WASHINGTON — Looking up at the high walls of the snow-covered Afghan valley, Staff Sgt. Robert Miller knew that his patrol might be walking directly into an ambush. That’s why he insisted on being up front, his teammates said.
It’s also what cost him his life.
On Jan. 25, 2008, Miller’s patrol of 22 U.S. and Afghan soldiers was ambushed outside of Gowardesh by a force of 120 enemy fighters. Troops there said Miller bore the brunt of the attack, then drew even more fire in an effort to help his men drop back to safety.
Even after being shot through both sides of his chest, he continued to return fire and toss grenades at the enemy.
“He definitely saved lives that day,” said Staff Sgt. Nick McGarry, a close friend who served alongside Miller in the Special Forces for three years.
On Wednesday, the White House will posthumously honor Miller for his heroism by presenting his family with the Medal of Honor, only the third servicemember to be awarded the honor for actions in Afghanistan.
In a statement last month, Miller’s parents remembered him as an "energetic, curious, always-active child" with a sense of adventure that led him to the Army.
The 24-year-old was a surfer and mountain biker who could speak fluent Spanish and almost-fluent Pashto. McGarry, who met Miller in Special Forces school, said Miller was always looking for ways to loosen up his team before they headed out on a mission.
"He was very intelligent, but he was very lighthearted too, always goofing around," McGarry said. "He liked to be active all the time, and he wanted to do the hardest thing possible."
Miller deployed to Afghanistan twice with Army Special Forces. In January 2008, his team was conducting combat reconnaissance patrols near Gowardesh, a hostile region in eastern Afghanistan where 18 months earlier Sgt. 1st Class Jared Monti earned a Medal of Honor after losing his life while trying to save a fallen comrade.
McGarry said Miller always volunteered for a thankless or dangerous task. "He always wanted to lead from the front," he said. "That’s just the way he was."
The team arrived at a river before dawn and spotted enemy fighters massing in a nearby compound. Army officials said the soldiers fired on the compound, then called in air support to destroy the structure and any remaining fighters.
Problems arose once the team moved in for a battle damage assessment, McGarry said. The team walked about 800 meters up the rocky, snow-covered river bank to the Gowardesh Bridge, while Miller translated security assignments for the Afghan troops. As they approached the site of the air strikes, he ordered the Afghans into an overwatch position, and took the lead for the march into a narrow valley.

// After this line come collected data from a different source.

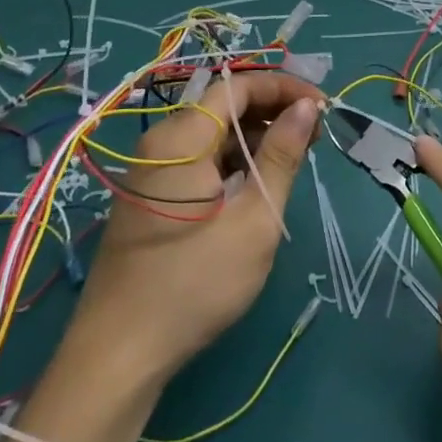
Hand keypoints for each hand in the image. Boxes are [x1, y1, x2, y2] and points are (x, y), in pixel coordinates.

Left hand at [70, 70, 324, 379]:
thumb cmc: (194, 284)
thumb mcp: (254, 220)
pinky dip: (232, 160)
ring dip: (255, 137)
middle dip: (272, 111)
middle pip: (224, 106)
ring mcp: (152, 169)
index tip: (322, 105)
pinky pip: (198, 158)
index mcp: (181, 137)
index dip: (283, 87)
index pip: (238, 86)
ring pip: (212, 133)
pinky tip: (257, 181)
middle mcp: (161, 141)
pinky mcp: (151, 195)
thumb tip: (307, 107)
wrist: (118, 356)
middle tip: (315, 135)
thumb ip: (281, 156)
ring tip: (295, 157)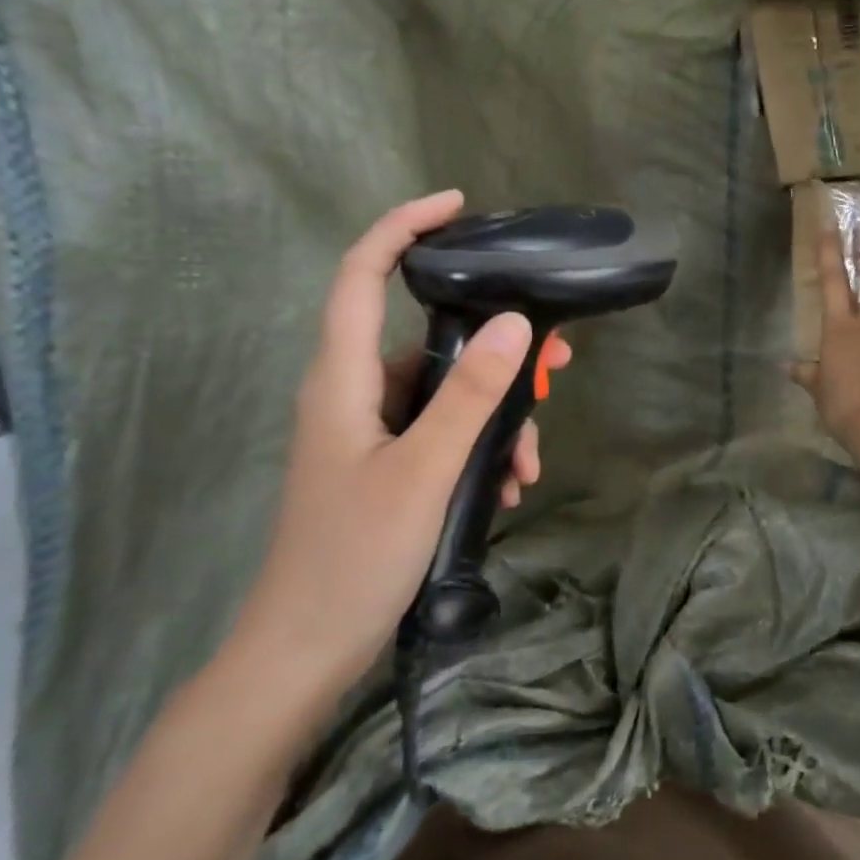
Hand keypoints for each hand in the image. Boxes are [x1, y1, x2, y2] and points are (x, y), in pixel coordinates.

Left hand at [226, 190, 559, 704]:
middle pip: (426, 336)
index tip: (457, 206)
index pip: (362, 274)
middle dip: (493, 343)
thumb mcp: (423, 473)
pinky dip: (479, 446)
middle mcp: (353, 392)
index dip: (403, 228)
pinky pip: (442, 432)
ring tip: (533, 455)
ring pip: (445, 392)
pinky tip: (511, 484)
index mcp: (343, 378)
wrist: (304, 653)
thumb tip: (514, 323)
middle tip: (556, 357)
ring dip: (495, 412)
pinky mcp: (387, 463)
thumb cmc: (352, 558)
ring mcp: (371, 431)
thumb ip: (469, 397)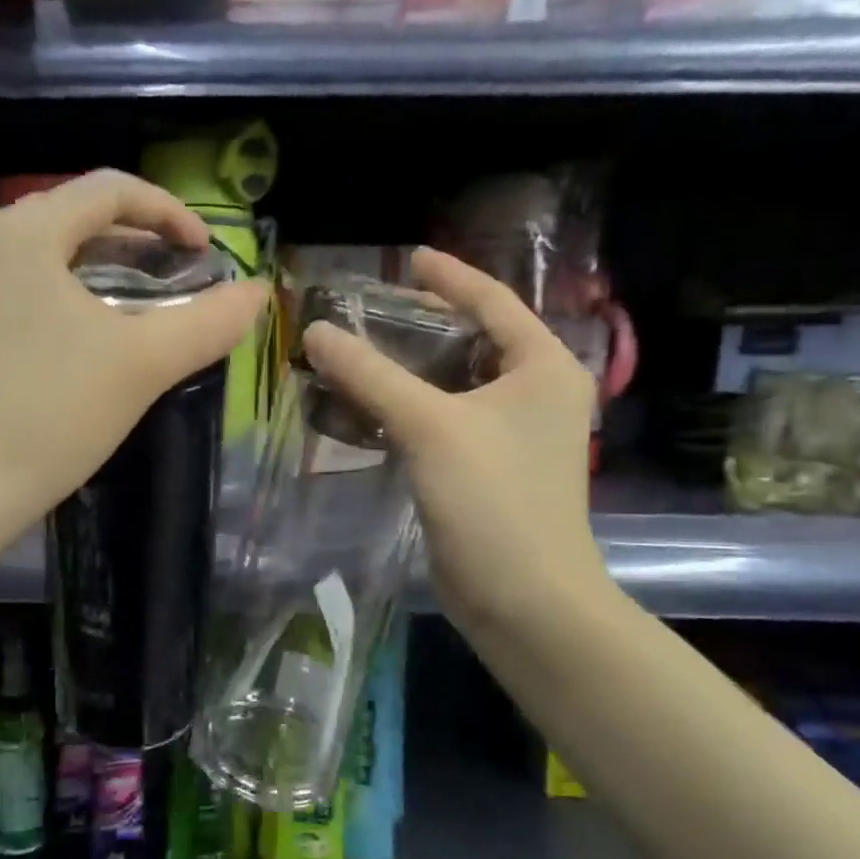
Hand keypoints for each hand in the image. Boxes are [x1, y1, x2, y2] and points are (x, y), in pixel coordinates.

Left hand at [0, 170, 266, 544]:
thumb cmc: (52, 414)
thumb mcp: (143, 363)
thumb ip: (208, 322)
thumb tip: (257, 294)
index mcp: (22, 233)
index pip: (110, 189)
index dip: (170, 212)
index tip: (206, 255)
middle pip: (74, 216)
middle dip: (136, 240)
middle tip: (179, 278)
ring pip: (45, 254)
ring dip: (101, 268)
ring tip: (141, 305)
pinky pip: (19, 287)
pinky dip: (64, 295)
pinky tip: (86, 336)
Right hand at [301, 248, 611, 637]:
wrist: (525, 601)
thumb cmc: (494, 500)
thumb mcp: (430, 426)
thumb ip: (371, 374)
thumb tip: (315, 331)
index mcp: (544, 367)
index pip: (494, 301)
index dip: (449, 276)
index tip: (408, 256)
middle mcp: (537, 393)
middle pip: (474, 340)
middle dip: (423, 322)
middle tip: (369, 308)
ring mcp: (514, 435)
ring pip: (455, 383)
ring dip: (410, 368)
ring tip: (360, 349)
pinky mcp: (489, 469)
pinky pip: (445, 419)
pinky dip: (410, 407)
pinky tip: (370, 404)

An enemy fighter lurked behind a boulder until Miller was less than five meters away, then opened fire. Witnesses said Miller killed the man instantly, but the gunfire signaled fighters hidden along the valley walls to begin their assault.
"Once the ambush kicked off, we were all engaged," McGarry said. "Our team leader got injured pretty immediately. The whole time over the radio, Sgt. Miller was yelling at everyone to bound back."

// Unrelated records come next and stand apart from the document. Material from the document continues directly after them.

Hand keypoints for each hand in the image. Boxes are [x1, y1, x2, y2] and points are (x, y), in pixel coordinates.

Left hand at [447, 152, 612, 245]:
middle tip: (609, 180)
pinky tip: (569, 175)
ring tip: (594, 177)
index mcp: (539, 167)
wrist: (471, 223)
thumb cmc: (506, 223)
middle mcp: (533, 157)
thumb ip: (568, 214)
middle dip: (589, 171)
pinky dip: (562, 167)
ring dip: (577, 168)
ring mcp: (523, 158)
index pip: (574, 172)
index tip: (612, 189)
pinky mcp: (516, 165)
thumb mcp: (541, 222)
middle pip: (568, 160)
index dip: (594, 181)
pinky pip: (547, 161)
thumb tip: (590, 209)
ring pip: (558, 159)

But the heavy fire from above pinned down the U.S. troops. The constant bright flashes from Miller’s squad automatic weapon made him the prime target for the insurgents, so he pushed forward while ordering the others to move back to an area with more cover.
"I looked to my right, to see where (Miller) was, and saw him charging enemy positions," McGarry said. "He attacked the entire south flank, engaging probably 60 insurgents by himself. He took the fight to the enemy. That kept their pressure off of us."
Miller’s moves let the rest of the squad retreat and regroup, but left him fighting in the open nearly half a football field away from his team.
He charged one insurgent machine gun position and killed five fighters. He tossed grenades into two others, and continued peppering ambush positions with gunfire before attempting to take cover.
As he moved, an insurgent shot Miller through his right side, finding an area not covered by body armor. Critically wounded. Miller returned fire and killed the man.
Witnesses told Army investigators that the RPG and small-arms fire hitting around Miller was so intense that they could not see him, only dirt and snow being kicked up from the ground.
Miller kept shouting information on enemy positions over the radio, but was struck by a second bullet under his left arm. McGarry said when his teammates heard his radio go quiet and his weapons stop firing, they knew he was dead.
The troops fought for nearly two hours with the entrenched enemy forces before they could recover Miller’s body. Several other U.S. and Afghan troops were wounded, but Miller was the only casualty.
Army officials credited Miller with killing at least 16 insurgents and wounding 30 others.
McGarry said even though the Medal of Honor process had taken more than two years, to the men who served alongside Miller, it was a foregone conclusion.
"It’s kind of closure, for us," he said. "He’s an example of what America stands for. He was the epitome of what a Special Forces soldier is, the epitome of selfless service. He was willing to do everything and anything for those soldiers around him."